Resulta que hace unos años se hizo con una opción de compra sobre unos terrenos para construir una serie de chalets. Antes de que el terreno fuera propiamente suyo decidió iniciar las obras con la ayuda de unos socios a los que ocultó que aquello todavía no le pertenecía realmente. La contrapartida era cederles algunas de las viviendas a un precio irrisorio sobre el papel. Bajo cuerda habían pactado un precio algo más alto que le darían en negro. Cuando llegó la hora de la verdad, los socios se negaron a pagarle ni un duro más de lo que ponía en los papeles y le denunciaron por el asunto de la titularidad de los terrenos. “Me tangaron y encima me llevaron a juicio y me condenaron”, concluye el dandi en un final apoteósico de su performance, mientras los comensales niegan con la cabeza acompañándole en la indignación.

Que un tipo que intentó tomar el pelo a unos socios y que pactó defraudar a Hacienda se ofenda porque los socios le acabasen tomando el pelo a él, y sobre todo que lo explique con ese desenfado, da una idea de cómo somos por estos lares. Ahora nos indignamos mucho con la corrupción. Nos damos golpes de pecho y exigimos castigo, sin querer reconocer que la mayoría de los que no sisaron no lo hicieron porque no tuvieron ocasión. No nos engañemos, aquí hay demasiados dandis dispuestos a hacer dinero fácil y demasiada gente que les ha visto siempre con sana envidia. Gente que no ha explotado hasta que les ha faltado para el potaje. Entonces sí, entonces pedimos castigo y justicia poética.

» QUÉ HACER:
¿Puedes seguir el texto sobre el dandi estafado y la corrupción a partir de su última frase? Las líneas no hacen falta para nada.

Listados de objetos con coordenadas en píxeles:

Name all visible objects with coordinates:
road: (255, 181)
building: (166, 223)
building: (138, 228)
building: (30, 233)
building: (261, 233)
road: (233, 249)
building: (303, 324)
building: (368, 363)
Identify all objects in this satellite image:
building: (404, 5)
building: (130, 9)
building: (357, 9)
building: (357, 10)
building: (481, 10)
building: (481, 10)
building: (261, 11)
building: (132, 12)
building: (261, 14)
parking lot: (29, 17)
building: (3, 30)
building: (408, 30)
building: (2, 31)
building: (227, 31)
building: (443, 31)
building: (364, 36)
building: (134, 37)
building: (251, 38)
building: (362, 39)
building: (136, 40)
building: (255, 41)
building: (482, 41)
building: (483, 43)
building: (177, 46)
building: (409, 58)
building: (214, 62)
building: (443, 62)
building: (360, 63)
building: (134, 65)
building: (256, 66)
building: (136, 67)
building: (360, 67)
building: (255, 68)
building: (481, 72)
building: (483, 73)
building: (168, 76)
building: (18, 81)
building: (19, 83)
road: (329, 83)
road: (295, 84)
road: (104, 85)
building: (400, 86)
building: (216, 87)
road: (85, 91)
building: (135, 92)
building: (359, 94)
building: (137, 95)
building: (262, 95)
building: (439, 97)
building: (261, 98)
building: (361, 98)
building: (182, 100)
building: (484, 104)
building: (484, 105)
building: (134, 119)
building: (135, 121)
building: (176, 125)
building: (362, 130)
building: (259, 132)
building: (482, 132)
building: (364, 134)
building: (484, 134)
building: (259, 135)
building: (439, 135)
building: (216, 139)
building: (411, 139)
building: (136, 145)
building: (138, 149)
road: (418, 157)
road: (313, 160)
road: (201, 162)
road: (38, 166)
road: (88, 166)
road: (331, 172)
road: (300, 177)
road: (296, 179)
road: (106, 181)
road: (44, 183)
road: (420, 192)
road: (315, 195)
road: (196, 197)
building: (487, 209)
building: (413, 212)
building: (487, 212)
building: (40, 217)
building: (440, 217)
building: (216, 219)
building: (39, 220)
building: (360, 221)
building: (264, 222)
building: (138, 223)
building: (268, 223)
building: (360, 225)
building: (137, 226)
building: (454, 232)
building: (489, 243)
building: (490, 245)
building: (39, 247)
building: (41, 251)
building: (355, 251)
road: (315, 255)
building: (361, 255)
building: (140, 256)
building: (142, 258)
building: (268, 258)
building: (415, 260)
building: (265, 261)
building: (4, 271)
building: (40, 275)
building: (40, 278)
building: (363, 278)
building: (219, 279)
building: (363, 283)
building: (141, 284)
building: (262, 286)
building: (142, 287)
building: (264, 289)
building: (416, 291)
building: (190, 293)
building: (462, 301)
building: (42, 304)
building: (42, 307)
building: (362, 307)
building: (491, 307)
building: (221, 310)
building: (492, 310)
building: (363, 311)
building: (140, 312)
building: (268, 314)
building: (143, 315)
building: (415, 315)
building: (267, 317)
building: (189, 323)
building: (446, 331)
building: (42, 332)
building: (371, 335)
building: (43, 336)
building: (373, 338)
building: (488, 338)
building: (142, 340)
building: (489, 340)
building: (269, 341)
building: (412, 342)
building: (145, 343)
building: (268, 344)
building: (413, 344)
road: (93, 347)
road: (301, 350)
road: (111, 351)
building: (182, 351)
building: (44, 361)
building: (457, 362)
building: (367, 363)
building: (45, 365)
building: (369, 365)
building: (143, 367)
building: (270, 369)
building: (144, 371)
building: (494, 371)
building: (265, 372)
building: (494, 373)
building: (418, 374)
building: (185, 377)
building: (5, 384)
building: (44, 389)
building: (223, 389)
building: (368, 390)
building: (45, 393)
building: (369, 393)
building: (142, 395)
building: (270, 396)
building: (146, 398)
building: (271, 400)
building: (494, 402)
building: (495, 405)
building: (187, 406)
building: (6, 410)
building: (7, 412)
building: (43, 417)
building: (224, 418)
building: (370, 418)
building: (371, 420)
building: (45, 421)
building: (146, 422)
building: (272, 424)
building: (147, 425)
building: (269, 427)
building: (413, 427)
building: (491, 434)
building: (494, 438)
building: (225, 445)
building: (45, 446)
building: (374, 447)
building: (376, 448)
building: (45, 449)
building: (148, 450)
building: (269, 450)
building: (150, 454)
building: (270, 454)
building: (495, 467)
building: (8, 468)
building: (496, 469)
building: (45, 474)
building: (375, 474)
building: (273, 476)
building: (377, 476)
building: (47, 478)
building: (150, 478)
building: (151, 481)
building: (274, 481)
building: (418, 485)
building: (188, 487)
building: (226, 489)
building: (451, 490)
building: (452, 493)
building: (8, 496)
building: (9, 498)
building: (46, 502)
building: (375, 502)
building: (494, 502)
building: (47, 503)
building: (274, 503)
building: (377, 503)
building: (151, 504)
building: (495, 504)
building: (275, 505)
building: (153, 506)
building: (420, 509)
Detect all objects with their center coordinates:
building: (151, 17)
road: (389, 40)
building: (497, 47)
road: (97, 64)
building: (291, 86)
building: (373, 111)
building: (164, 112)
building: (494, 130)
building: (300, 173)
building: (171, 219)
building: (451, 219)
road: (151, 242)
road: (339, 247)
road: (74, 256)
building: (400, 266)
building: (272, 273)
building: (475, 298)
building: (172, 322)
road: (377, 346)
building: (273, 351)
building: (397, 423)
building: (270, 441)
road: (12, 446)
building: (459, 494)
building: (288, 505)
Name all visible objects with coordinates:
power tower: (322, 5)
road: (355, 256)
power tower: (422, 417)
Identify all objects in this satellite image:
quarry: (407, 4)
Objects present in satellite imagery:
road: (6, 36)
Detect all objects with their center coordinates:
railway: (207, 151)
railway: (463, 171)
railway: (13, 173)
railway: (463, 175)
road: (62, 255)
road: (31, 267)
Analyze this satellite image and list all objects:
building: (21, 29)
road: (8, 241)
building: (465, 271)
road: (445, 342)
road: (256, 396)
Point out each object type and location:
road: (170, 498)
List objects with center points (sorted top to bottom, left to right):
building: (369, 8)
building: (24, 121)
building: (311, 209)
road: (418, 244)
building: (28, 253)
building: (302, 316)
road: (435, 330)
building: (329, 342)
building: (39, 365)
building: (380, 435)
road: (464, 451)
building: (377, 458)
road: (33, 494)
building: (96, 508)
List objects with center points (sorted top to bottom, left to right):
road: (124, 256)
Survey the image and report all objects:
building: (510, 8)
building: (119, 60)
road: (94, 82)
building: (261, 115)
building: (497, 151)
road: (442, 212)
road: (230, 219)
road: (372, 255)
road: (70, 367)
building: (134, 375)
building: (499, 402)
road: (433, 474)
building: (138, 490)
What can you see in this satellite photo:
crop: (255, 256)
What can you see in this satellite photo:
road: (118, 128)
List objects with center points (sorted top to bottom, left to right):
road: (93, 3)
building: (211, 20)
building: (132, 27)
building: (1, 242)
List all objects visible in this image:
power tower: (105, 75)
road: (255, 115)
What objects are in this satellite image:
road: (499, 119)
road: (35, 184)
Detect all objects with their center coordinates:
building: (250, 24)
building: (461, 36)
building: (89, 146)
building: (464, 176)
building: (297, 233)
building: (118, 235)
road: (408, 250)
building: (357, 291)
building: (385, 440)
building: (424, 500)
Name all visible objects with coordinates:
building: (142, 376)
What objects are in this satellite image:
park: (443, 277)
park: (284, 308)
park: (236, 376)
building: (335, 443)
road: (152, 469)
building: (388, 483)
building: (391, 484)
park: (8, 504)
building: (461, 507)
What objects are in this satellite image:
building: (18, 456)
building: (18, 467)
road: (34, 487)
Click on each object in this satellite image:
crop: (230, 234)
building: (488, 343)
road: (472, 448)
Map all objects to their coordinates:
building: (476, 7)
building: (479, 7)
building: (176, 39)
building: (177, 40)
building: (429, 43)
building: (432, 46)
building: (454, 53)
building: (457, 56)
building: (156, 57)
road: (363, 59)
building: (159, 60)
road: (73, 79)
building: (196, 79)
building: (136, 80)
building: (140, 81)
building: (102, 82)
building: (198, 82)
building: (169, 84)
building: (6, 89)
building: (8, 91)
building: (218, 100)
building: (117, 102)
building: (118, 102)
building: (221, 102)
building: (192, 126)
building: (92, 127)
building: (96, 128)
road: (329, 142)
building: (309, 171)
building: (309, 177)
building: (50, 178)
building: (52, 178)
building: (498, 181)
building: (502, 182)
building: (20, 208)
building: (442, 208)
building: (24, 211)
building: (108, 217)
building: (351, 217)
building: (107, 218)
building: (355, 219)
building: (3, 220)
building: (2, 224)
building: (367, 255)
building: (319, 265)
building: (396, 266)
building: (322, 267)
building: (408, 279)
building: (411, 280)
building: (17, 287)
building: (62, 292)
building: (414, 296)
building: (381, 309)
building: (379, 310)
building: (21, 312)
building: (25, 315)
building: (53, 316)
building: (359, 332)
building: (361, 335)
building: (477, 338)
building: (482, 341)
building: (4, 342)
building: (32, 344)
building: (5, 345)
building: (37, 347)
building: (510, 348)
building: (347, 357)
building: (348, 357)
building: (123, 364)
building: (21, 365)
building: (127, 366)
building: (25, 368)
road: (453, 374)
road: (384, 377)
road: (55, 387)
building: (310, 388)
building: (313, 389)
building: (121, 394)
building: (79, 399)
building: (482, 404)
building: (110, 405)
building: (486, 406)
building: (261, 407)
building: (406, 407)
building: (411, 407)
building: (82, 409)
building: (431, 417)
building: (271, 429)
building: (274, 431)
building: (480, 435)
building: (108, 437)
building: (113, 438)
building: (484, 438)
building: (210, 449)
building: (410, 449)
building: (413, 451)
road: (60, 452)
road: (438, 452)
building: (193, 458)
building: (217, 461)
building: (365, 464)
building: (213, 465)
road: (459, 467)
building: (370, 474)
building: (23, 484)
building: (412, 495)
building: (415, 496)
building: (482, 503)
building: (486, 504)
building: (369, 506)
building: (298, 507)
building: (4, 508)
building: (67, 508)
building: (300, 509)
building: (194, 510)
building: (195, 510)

» RESULTADO:
Pero la justicia poética la carga el diablo. La política es como el fútbol: un estado de ánimo. Y en el barrio de El Retiro alguien se ha animado a pintar la hoz y el martillo en un anuncio de marquesina donde reza: “creemos en la energía de este país”. No sé si servirá como lema, pero el CIS ha confirmado lo que muchos no han querido escuchar durante mucho tiempo: en este país hay demasiada gente demasiado cabreada y desesperada. Tanto como para amenazar con dar la llave de la gobernabilidad a un profesor universitario que se reconoce admirador de Robespierre y del uso de la guillotina en tiempos de revolución. Que esta opción aglutine el voto, o al menos la amenaza de voto a un año de las generales, de tantísimos ciudadanos demuestra lo mal que están las cosas y la desprotección intelectual con la que afrontamos este envite.

Precisamente, esta semana se celebran los 25 años de la caída del muro de Berlín. Tan sólo hemos necesitado un cuarto de siglo para comprobar que el capitalismo sin contrapesos lleva a una sociedad crecientemente injusta e inhumana. Tan sólo 25 años para que otros se hayan dejado, con descaro, la memoria en el cajón para recuperar del armario de la naftalina recetas colectivizantes que resultaron igualmente desastrosas, injustas e inhumanas. ¿Qué hacer? Entre el capitalismo salvaje y el comunismo casposo debe haber algo lo suficientemente decente como para que nos podamos gobernar con dignidad.

Son tiempos de cambios profundos y debemos estar atentos para desechar tanto a los adanistas que prometen el oro y el moro, como a quienes se creen que esto se arregla con una mano de pintura. El posmodernismo nihilista de los que han partido bacalao es tan pernicioso como la era del voluntarismo naif que ahora pregonan algunos.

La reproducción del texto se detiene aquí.